What is needed — Exactly the lines from the one containing "right shoulder: (472, 237)" through the end of the data, and nothing more, should be retyped; pictures stay out.

Images with localized body landmarks —

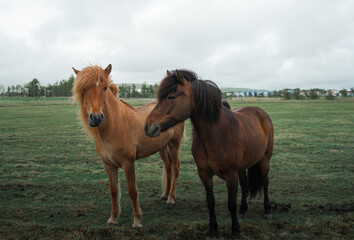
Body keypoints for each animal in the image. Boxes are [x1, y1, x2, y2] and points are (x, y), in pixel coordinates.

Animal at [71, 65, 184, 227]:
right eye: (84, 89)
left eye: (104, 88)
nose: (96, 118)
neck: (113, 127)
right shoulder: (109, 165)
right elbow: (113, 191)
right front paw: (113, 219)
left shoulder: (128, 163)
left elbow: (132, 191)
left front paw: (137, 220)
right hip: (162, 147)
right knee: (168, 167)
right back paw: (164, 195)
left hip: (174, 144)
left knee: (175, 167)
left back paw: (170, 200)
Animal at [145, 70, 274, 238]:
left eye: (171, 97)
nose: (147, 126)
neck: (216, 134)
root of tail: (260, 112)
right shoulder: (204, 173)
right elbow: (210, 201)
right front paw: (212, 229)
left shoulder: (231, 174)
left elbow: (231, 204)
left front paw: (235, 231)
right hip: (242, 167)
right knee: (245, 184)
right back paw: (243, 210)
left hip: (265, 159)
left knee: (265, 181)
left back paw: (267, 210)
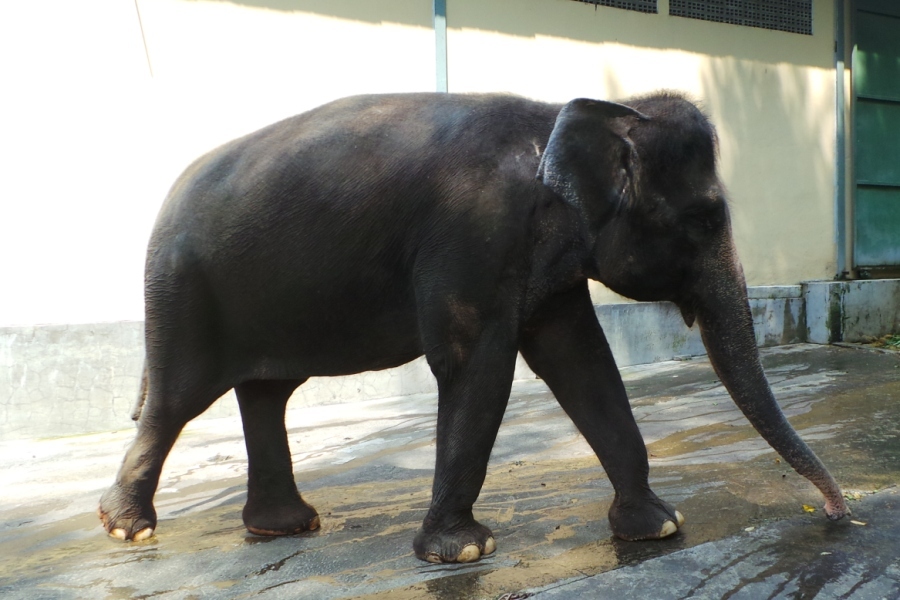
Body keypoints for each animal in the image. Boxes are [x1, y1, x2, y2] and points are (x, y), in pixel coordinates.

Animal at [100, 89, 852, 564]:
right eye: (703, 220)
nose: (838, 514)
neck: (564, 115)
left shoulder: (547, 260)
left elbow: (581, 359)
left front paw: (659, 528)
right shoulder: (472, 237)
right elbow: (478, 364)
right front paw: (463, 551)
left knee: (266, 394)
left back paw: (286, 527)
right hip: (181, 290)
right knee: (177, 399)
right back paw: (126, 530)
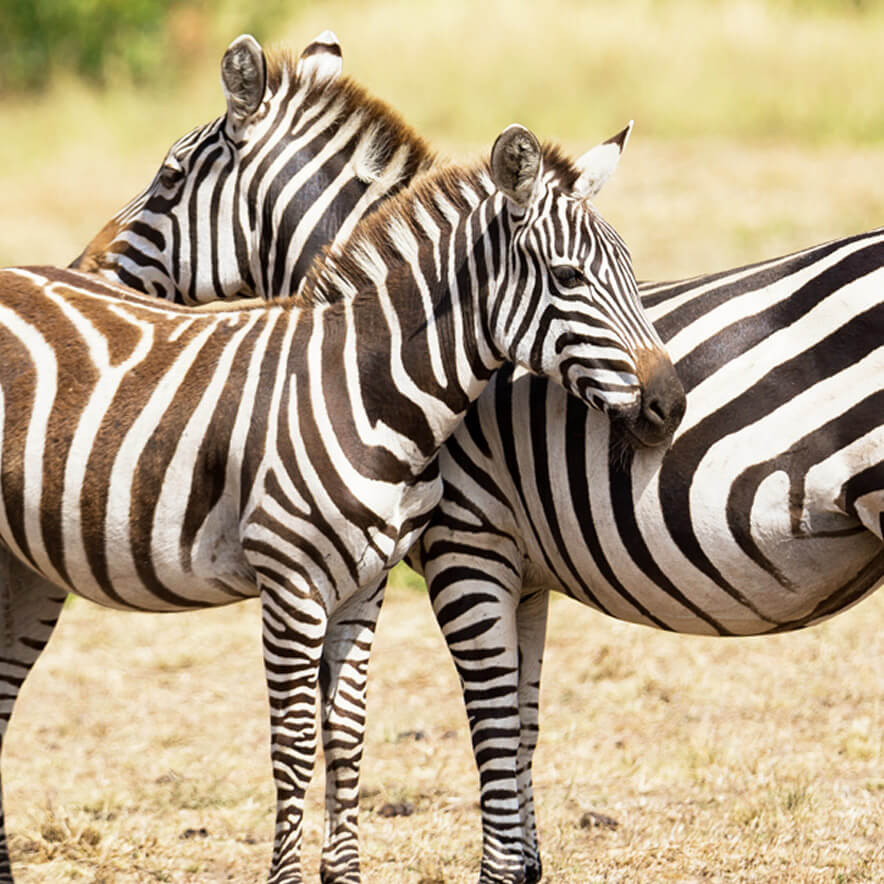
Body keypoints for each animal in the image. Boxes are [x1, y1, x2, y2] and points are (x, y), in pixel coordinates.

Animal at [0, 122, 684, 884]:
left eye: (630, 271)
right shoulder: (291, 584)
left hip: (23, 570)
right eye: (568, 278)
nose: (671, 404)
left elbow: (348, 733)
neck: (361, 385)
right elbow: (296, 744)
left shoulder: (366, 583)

Solution to this task —
right shoulder: (472, 237)
right elbow: (478, 364)
right front paw: (463, 551)
left knee: (266, 394)
left back paw: (286, 527)
right hip: (181, 290)
right knee: (177, 399)
right back paw: (126, 530)
Body keypoints for each animal in the image. Boxes are [x1, y1, x2, y2] and points are (x, y), in pixel coordinates.

Animal at [0, 122, 684, 884]:
left eye: (630, 271)
right shoulder: (291, 584)
left hip: (23, 570)
right eye: (568, 278)
nose: (671, 404)
left elbow: (348, 733)
neck: (361, 385)
right elbow: (296, 744)
left shoulder: (366, 583)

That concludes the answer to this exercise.